"Can you add a report for X?" is the most common feature request I receive. It sounds simple. The user wants to see some data in a specific format. The implementation seems straightforward: a new query, a new endpoint, a new screen.
But every report request is actually a question about how the business operates. What data matters? How often is it reviewed? Who acts on it? What decision does it inform? Answering these questions before writing code is what separates a feature that gets used from one that gets ignored.
The question behind the request
When a clinic manager asks for a "daily revenue report," they are not asking for a PDF with numbers. They are asking: "At the end of the day, did we capture all the revenue we should have?" The technical solution is a reconciliation tool, not a report. It needs to compare expected revenue against actual revenue and flag discrepancies.
I have learned to ask three questions for every feature request:
- What decision will this enable? If the answer is "it will just be nice to have," the feature is probably not worth building.
- What happens if this feature does not exist? If the answer is "someone writes it down in a notebook," the feature is a convenience, not a requirement. If the answer is "the workflow stops," it is critical.
- How will this feature evolve? If the answer is "we will probably need more filters and export options," the architecture should support extensibility from day one.
These questions do not slow down development. They prevent building the wrong thing. A feature request that survives all three questions has a clearly defined purpose, a measurable impact, and a reasonable growth path.
Architecture decisions from feature requests
PulsePrep started with a simple request: "Students need to take practice exams." The naive implementation is a quiz module with questions and answers. But the request contained an implicit architectural requirement: the system needed to generate questions dynamically, track performance over time, and adapt the difficulty based on student progress.
This changed the architecture from a static question bank to an AI-driven content generation pipeline with a progress-tracking data model. The feature request was simple; the architecture it required was not. Building the naive version first would have meant a complete rewrite within months.
Some patterns I have found useful:
- Generic over specific. Instead of building a "daily revenue report," build a reporting engine that can produce configurable aggregations. The specific report becomes a configuration, not custom code.
- Data independence. Keep the data model independent of the presentation layer. The same data that powers a report can power a dashboard, an export, or an API integration without structural changes.

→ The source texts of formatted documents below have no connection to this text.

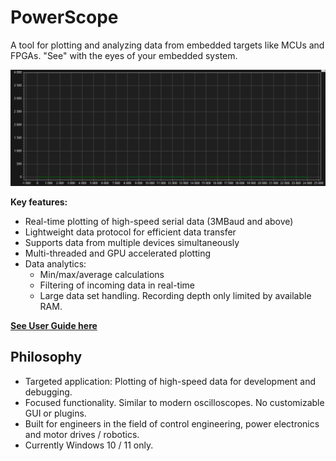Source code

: # PowerScope
A tool for plotting and analyzing data from embedded targets like MCUs and FPGAs.
"See" with the eyes of your embedded system.

 ![Demo animation](demo.gif)

__Key features:__
- Real-time plotting of high-speed serial data (3MBaud and above)
- Lightweight data protocol for efficient data transfer
- Supports data from multiple devices simultaneously
- Multi-threaded and GPU accelerated plotting
- Data analytics:
  - Min/max/average calculations
  - Filtering of incoming data in real-time
  - Large data set handling. Recording depth only limited by available RAM.

[__See User Guide here__](UserGuide.md)

## Philosophy
- Targeted application: Plotting of high-speed data for development and debugging.
- Focused functionality. Similar to modern oscilloscopes. No customizable GUI or plugins.
- Built for engineers in the field of control engineering, power electronics and motor drives / robotics.
- Currently Windows 10 / 11 only.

- Feature flags. Build new capabilities behind feature flags. If the feature turns out to be unnecessary, removing it is a configuration change, not a codebase deletion.
When to say no
Not every feature request should become code. Some requests are better solved by changing a process, training a user, or accepting a limitation. The best way to determine this is to understand the cost of the feature across its entire lifecycle: design, implementation, testing, documentation, maintenance, and support.
A feature that takes two days to build can cost two weeks over its lifetime in maintenance, bug fixes, and support questions. If the benefit is marginal, the feature should not exist.
In my experience, about half of all feature requests are better solved by not building them. The discipline to recognize which half is what separates maintainable products from unmaintainable ones.
The takeaway
Feature requests are raw material, not specifications. Translating them into solid architectural decisions requires understanding the underlying need, anticipating how it will evolve, and being willing to say no when the cost exceeds the value. The software that survives is not the one that has the most features. It is the one where each feature earns its place.